Four key reasons it works:
- Authenticity to the source: It doesn’t just quote Python, it thinks like Python. The rhythm, timing, and surreal digressions all feel right.
- Player freedom: You can take the prompts and run in any direction. Want to solve a diplomatic crisis by staging an interpretive dance? Entirely valid.
- Replay value: With ten distinct adventures and countless improv prompts, no two playthroughs will feel the same.
- Visual immersion: The physical book is part of the experience, drawing you into its world before you’ve rolled a single die.
Who It’s For (and Who It Isn’t)
This is a dream for:
- Monty Python fans who can quote Holy Grail and Life of Brian without thinking.
- Story-first TTRPG groups who prioritise character moments and improvised chaos over tight mechanical play.
- Players who enjoy "losing" if the loss is funny enough.
It’s less ideal for:
- Tactical-minded players who thrive on crunchy combat.
- GMs who prefer linear plots and predictable pacing.
- Groups allergic to breaking character for laughter (because you will, frequently).
The Experience at the Table
A session of MPCMRP is less like playing a game and more like collaboratively writing a live sketch show.
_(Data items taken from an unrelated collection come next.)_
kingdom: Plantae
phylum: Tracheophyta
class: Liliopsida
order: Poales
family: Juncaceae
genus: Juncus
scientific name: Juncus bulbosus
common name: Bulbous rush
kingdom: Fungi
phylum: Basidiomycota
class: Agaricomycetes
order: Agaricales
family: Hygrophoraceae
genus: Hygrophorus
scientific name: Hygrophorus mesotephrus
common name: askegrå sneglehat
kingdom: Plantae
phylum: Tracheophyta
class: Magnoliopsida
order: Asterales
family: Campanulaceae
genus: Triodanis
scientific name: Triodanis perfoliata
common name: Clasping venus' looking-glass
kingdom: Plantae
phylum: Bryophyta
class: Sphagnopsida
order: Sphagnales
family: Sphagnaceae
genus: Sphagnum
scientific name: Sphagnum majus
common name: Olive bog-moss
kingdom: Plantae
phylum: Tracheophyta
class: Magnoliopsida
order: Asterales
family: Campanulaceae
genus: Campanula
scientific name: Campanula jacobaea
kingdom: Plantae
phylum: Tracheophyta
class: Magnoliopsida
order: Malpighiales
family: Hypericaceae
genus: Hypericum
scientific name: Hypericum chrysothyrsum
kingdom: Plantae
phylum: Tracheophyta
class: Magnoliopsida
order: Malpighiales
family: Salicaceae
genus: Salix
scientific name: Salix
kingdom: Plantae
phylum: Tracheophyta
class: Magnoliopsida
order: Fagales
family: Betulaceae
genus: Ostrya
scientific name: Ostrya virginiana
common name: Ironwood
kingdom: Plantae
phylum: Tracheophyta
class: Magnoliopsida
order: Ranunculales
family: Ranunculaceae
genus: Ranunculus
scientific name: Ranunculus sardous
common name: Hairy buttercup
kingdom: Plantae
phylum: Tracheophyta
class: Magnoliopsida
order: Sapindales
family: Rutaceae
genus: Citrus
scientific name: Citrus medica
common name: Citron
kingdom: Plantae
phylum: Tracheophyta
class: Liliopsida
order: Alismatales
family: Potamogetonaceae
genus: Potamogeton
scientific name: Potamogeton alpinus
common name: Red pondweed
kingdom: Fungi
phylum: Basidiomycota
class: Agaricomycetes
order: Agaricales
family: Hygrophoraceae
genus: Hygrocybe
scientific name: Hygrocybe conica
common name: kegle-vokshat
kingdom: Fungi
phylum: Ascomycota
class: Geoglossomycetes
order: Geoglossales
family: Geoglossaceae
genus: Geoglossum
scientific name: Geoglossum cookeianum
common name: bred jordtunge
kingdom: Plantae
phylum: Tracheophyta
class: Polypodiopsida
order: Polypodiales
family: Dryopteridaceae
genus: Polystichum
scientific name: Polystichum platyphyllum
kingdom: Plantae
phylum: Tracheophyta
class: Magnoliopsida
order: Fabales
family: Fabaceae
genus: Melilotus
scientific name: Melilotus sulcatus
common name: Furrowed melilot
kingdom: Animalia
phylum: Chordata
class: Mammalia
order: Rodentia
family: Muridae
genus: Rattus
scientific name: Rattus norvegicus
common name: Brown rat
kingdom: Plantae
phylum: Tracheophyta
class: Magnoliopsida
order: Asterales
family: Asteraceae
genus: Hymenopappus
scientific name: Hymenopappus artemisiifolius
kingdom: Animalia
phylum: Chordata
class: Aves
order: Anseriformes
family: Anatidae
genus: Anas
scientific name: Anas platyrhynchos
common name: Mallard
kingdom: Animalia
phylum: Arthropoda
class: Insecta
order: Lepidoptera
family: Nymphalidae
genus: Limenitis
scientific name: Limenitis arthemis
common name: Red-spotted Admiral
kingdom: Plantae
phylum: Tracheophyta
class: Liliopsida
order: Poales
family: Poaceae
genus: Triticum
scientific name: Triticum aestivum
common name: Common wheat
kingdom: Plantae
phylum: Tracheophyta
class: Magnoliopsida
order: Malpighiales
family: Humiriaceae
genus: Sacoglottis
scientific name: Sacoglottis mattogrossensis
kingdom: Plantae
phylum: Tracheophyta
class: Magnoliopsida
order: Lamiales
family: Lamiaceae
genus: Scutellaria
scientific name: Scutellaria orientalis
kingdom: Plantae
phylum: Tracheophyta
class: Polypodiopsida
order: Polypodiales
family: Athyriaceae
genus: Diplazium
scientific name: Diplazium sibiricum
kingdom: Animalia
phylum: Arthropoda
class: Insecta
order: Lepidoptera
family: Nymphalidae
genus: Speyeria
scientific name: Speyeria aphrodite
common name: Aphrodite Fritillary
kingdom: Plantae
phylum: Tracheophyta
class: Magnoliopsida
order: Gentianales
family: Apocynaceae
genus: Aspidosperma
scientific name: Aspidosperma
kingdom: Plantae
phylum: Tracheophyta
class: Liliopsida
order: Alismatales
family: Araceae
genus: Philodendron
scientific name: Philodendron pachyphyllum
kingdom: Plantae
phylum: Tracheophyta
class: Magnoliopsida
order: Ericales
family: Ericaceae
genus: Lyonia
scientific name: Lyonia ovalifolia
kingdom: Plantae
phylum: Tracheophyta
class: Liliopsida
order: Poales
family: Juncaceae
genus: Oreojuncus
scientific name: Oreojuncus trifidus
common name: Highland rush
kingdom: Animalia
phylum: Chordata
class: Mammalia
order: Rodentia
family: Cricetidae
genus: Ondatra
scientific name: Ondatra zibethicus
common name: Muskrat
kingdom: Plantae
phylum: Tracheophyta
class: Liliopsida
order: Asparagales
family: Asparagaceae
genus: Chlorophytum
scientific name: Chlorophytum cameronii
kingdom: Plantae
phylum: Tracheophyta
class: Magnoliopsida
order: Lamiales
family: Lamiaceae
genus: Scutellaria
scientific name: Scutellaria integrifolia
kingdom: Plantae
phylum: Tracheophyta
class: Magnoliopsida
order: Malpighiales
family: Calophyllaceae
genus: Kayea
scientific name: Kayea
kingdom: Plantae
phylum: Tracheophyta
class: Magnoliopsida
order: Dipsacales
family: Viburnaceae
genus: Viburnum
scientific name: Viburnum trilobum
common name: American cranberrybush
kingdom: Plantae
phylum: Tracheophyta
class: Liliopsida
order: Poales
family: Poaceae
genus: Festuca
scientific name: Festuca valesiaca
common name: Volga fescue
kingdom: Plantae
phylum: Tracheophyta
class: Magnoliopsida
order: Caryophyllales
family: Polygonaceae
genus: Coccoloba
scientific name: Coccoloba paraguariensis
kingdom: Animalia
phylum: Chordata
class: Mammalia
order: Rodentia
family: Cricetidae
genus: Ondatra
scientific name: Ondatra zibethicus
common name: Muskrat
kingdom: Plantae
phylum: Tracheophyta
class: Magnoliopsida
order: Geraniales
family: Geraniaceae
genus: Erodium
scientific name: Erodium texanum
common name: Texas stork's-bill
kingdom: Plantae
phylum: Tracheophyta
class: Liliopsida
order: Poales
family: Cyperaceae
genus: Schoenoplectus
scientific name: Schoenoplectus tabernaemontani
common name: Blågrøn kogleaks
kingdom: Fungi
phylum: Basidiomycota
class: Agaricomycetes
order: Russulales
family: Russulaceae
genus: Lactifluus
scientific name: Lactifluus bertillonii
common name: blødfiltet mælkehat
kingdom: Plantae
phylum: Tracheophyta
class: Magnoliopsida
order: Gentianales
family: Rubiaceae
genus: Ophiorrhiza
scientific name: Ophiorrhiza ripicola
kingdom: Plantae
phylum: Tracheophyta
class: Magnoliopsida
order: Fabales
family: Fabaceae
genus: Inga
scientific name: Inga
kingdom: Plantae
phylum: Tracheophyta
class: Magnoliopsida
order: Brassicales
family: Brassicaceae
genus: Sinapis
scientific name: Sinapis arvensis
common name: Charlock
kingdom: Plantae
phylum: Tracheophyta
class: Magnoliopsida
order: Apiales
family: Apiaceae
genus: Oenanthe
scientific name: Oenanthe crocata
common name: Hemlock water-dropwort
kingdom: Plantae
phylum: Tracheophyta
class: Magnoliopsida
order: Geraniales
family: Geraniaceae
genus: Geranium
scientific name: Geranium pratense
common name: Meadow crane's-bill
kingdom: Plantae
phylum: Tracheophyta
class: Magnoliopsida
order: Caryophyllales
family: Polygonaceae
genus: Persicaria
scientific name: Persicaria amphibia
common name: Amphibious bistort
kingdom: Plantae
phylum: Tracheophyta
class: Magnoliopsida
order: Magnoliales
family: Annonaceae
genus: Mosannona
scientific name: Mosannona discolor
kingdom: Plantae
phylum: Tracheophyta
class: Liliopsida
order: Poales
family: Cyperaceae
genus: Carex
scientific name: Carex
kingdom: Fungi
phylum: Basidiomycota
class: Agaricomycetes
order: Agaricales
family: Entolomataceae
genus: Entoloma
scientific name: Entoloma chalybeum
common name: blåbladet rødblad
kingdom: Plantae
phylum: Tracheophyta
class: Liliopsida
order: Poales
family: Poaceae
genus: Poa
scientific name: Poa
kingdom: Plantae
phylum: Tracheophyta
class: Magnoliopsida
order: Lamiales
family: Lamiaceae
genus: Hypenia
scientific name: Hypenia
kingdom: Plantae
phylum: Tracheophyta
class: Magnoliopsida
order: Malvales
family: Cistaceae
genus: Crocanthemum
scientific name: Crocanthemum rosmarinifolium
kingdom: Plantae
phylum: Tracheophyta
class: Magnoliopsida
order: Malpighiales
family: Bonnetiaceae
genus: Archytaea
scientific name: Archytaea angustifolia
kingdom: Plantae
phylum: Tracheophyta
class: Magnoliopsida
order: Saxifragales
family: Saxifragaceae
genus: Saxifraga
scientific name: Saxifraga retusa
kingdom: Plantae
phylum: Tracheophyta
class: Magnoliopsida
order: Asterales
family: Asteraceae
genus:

You’ll have moments where you’re reading flavour text straight from the book, only to immediately veer off into a tangent because a player decided their character collects exotic cheeses and must, at this precise moment, acquire a wheel of Wensleydale.
One group I played with managed to turn a simple quest for a misplaced relic into a full-blown musical number about the perils of using coconuts as currency. Did we "win"? Not in any conventional sense. Did we laugh until someone nearly choked on a biscuit? Absolutely.
Comparisons to Other Games
If you’re coming from D&D or Pathfinder, be prepared for a seismic shift. This isn’t about building an optimised character or navigating a carefully balanced encounter. It’s about making choices because they’re funny, not because they’re "right." The closest comparison might be something like Fiasco or Paranoia, but even those tend to have more structure.
What it shares with D&D is the group storytelling element - you’re still sitting around a table, embodying characters, and reacting to each other’s actions. But the tone is pure farce, and the mechanical scaffolding is deliberately wobbly to encourage player-led chaos.
Final Thoughts
Monty Python’s Cocurricular Mediaeval Reenactment Programme is not going to be everyone’s cup of tea. It’s a very particular flavour - equal parts historical parody, improv theatre, and printed lunacy. But for the right group, it’s an unforgettable experience.
It captures the anarchic brilliance of Monty Python without feeling like a museum piece. It invites you to make the world your own, to take the absurd prompts and escalate them beyond all reason. And it does all this while looking fantastic on your shelf.
It’s not a game you "win" in the traditional sense. You win by making each other laugh, by creating moments so bizarre they feel like they should be in the DVD extras of a lost Python sketch. And if you can do that while lobbing a cow over a castle wall, all the better.
If the idea of a medieval history lesson that involves a surprising amount of fish-slapping appeals to you, then you owe it to yourself to give this a try. Bring friends who can commit to the bit, a table big enough for the book (and possibly livestock), and a willingness to shout "Ni!" at strangers. The rest will take care of itself.